* **PROBLEM**
Return every one of the lines below word for word, leaving the pictures out of your answer.

BEGIN INFORMATION PROVIDED

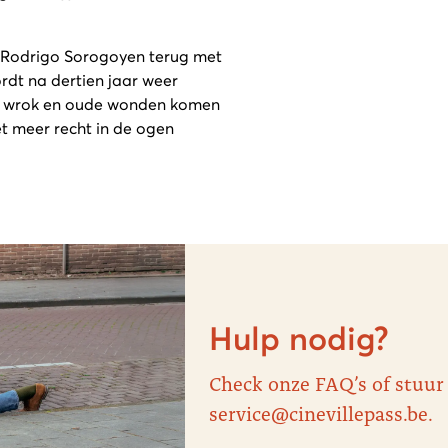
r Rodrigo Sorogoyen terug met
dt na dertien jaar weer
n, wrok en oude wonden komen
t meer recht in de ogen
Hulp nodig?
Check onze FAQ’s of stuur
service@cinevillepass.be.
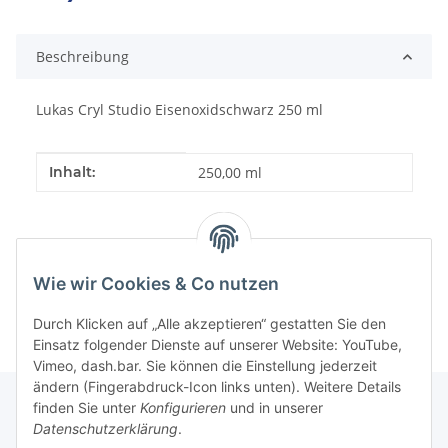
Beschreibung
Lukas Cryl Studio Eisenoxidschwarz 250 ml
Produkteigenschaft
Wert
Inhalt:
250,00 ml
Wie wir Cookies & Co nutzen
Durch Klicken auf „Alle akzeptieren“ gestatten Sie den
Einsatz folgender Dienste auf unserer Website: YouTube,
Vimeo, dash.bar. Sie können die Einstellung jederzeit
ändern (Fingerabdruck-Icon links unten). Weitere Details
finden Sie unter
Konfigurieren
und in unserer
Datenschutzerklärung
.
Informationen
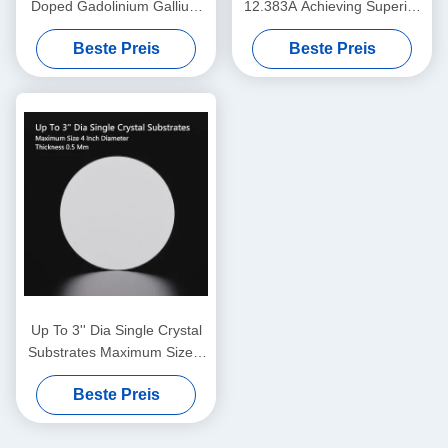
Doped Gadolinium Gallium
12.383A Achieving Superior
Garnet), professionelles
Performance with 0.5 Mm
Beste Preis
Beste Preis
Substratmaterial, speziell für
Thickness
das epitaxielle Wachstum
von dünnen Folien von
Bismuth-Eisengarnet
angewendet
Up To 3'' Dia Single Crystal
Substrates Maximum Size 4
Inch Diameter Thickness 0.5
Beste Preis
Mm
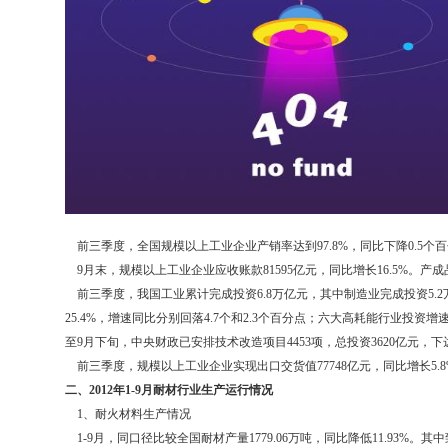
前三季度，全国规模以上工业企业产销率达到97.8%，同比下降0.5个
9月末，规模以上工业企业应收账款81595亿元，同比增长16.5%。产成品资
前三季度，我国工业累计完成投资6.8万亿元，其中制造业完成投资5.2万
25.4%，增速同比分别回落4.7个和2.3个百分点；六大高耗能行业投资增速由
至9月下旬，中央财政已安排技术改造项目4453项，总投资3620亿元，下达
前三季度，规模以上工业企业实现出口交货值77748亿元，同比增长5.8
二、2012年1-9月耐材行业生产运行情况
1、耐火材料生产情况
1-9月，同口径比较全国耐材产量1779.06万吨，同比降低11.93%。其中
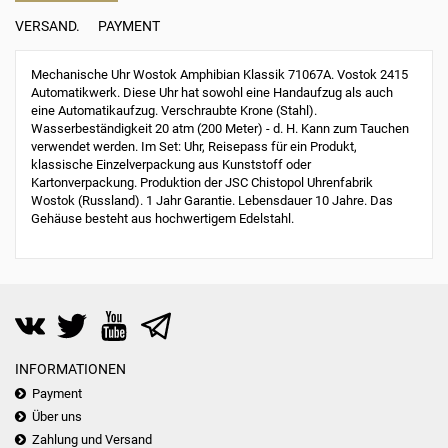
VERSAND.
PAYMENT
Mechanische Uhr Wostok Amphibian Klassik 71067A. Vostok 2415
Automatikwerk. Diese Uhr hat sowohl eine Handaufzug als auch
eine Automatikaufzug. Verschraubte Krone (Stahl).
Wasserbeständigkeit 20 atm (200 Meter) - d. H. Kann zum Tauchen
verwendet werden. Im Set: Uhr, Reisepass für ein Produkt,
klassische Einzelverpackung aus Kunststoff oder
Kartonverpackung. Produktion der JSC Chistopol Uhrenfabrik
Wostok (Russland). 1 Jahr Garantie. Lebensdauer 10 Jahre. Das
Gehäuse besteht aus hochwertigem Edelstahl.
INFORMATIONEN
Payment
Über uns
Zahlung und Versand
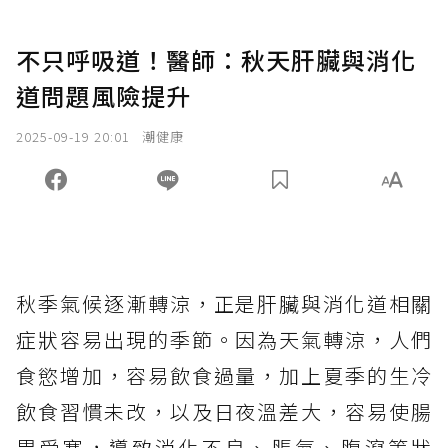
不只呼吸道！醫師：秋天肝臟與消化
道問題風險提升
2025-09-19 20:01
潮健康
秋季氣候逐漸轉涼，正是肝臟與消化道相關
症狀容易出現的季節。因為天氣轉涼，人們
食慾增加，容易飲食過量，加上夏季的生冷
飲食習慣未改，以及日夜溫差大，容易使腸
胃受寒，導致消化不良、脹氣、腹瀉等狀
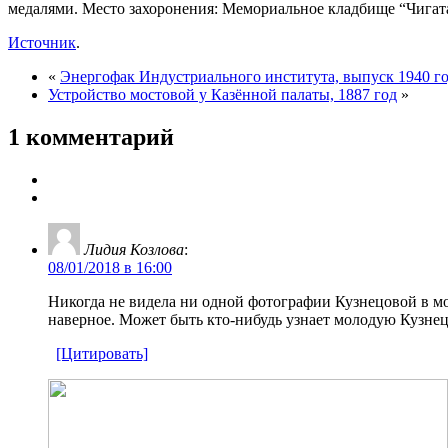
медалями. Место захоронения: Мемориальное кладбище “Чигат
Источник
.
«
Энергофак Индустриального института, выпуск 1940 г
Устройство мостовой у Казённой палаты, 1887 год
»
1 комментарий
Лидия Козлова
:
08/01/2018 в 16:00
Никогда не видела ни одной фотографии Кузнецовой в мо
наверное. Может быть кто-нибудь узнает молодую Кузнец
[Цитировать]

END INFORMATION PROVIDED

* **THE ANSWER**
r Rodrigo Sorogoyen terug met
dt na dertien jaar weer
n, wrok en oude wonden komen
t meer recht in de ogen
Hulp nodig?
Check onze FAQ’s of stuur
service@cinevillepass.be.
Beschreibung
Lukas Cryl Studio Eisenoxidschwarz 250 ml
Produkteigenschaft
Wert
Inhalt:
250,00 ml
Wie wir Cookies & Co nutzen
Durch Klicken auf „Alle akzeptieren“ gestatten Sie den
Einsatz folgender Dienste auf unserer Website: YouTube,
Vimeo, dash.bar. Sie können die Einstellung jederzeit
ändern (Fingerabdruck-Icon links unten). Weitere Details
finden Sie unter
Konfigurieren
und in unserer
Datenschutzerklärung
.
Informationen
Doped Gadolinium Gallium
12.383A Achieving Superior
Garnet), professionelles
Performance with 0.5 Mm
Beste Preis
Beste Preis
Substratmaterial, speziell für
Thickness
das epitaxielle Wachstum
von dünnen Folien von
Bismuth-Eisengarnet
angewendet
Up To 3'' Dia Single Crystal
Substrates Maximum Size 4
Inch Diameter Thickness 0.5
Beste Preis
Mm
前三季度，全国规模以上工业企业产销率达到97.8%，同比下降0.5个
9月末，规模以上工业企业应收账款81595亿元，同比增长16.5%。产成品资
前三季度，我国工业累计完成投资6.8万亿元，其中制造业完成投资5.2万
25.4%，增速同比分别回落4.7个和2.3个百分点；六大高耗能行业投资增速由
至9月下旬，中央财政已安排技术改造项目4453项，总投资3620亿元，下达
前三季度，规模以上工业企业实现出口交货值77748亿元，同比增长5.8
二、2012年1-9月耐材行业生产运行情况
1、耐火材料生产情况
1-9月，同口径比较全国耐材产量1779.06万吨，同比降低11.93%。其中
VERSAND.
PAYMENT
Mechanische Uhr Wostok Amphibian Klassik 71067A. Vostok 2415
Automatikwerk. Diese Uhr hat sowohl eine Handaufzug als auch
eine Automatikaufzug. Verschraubte Krone (Stahl).
Wasserbeständigkeit 20 atm (200 Meter) - d. H. Kann zum Tauchen
verwendet werden. Im Set: Uhr, Reisepass für ein Produkt,
klassische Einzelverpackung aus Kunststoff oder
Kartonverpackung. Produktion der JSC Chistopol Uhrenfabrik
Wostok (Russland). 1 Jahr Garantie. Lebensdauer 10 Jahre. Das
Gehäuse besteht aus hochwertigem Edelstahl.
INFORMATIONEN
Payment
Über uns
Zahlung und Versand
不只呼吸道！醫師：秋天肝臟與消化
道問題風險提升
2025-09-19 20:01
潮健康
秋季氣候逐漸轉涼，正是肝臟與消化道相關
症狀容易出現的季節。因為天氣轉涼，人們
食慾增加，容易飲食過量，加上夏季的生冷
飲食習慣未改，以及日夜溫差大，容易使腸
胃受寒，導致消化不良、脹氣、腹瀉等狀
медалями. Место захоронения: Мемориальное кладбище “Чигат
Источник
.
«
Энергофак Индустриального института, выпуск 1940 г
Устройство мостовой у Казённой палаты, 1887 год
»
1 комментарий
Лидия Козлова
:
08/01/2018 в 16:00
Никогда не видела ни одной фотографии Кузнецовой в мо
наверное. Может быть кто-нибудь узнает молодую Кузнец
[Цитировать]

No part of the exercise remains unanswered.